INSTRUCTIONS TO FOLLOW: Please print, exactly, only the lines in the entries below from the line that has "2. exuberante" through the line that has "Terug naar home". Pictures don't go in.

Start of DATASET EXCERPTS

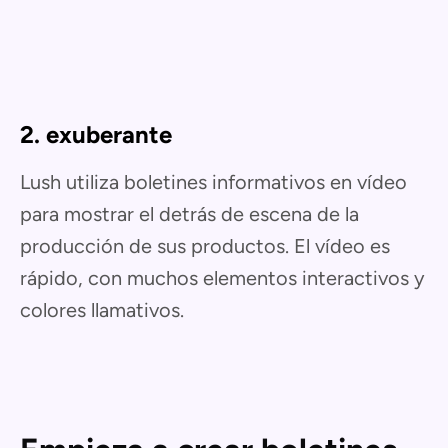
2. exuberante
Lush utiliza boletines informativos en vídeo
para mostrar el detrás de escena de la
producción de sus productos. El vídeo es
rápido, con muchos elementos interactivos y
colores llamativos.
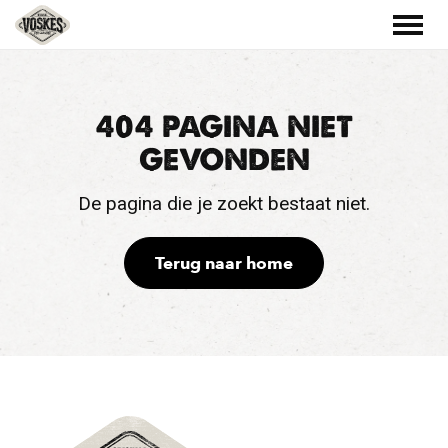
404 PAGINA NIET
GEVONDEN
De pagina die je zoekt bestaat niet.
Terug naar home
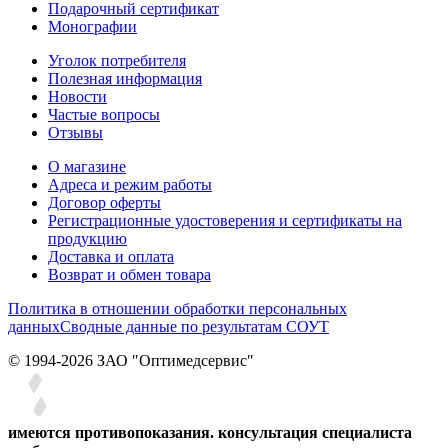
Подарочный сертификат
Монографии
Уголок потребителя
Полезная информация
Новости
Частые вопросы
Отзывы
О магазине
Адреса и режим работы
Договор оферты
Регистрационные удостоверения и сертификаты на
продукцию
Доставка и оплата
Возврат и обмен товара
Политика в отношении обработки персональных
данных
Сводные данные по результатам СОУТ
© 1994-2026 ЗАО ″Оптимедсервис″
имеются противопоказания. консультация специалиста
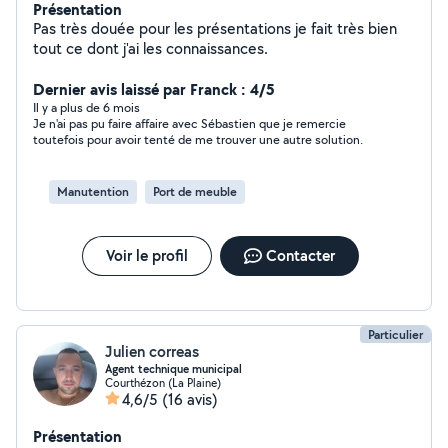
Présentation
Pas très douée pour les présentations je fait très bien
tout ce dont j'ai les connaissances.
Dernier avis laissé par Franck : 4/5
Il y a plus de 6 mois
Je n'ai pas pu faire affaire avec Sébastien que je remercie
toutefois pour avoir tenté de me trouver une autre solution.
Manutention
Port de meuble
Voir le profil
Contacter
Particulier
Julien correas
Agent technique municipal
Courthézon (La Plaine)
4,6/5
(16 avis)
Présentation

End of DATASET EXCERPTS
Start of DATASET EXCERPTS

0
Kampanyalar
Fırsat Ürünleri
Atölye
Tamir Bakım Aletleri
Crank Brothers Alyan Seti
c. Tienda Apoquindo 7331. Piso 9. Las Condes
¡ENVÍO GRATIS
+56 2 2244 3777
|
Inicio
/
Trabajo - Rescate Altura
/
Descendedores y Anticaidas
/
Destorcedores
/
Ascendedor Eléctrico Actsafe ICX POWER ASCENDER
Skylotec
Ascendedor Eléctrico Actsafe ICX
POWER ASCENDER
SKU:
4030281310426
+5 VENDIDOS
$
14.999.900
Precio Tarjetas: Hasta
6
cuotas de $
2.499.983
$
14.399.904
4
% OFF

End of DATASET EXCERPTS

RESULT OF THIS TASK:
2. exuberante
Lush utiliza boletines informativos en vídeo
para mostrar el detrás de escena de la
producción de sus productos. El vídeo es
rápido, con muchos elementos interactivos y
colores llamativos.
404 PAGINA NIET
GEVONDEN
De pagina die je zoekt bestaat niet.
Terug naar home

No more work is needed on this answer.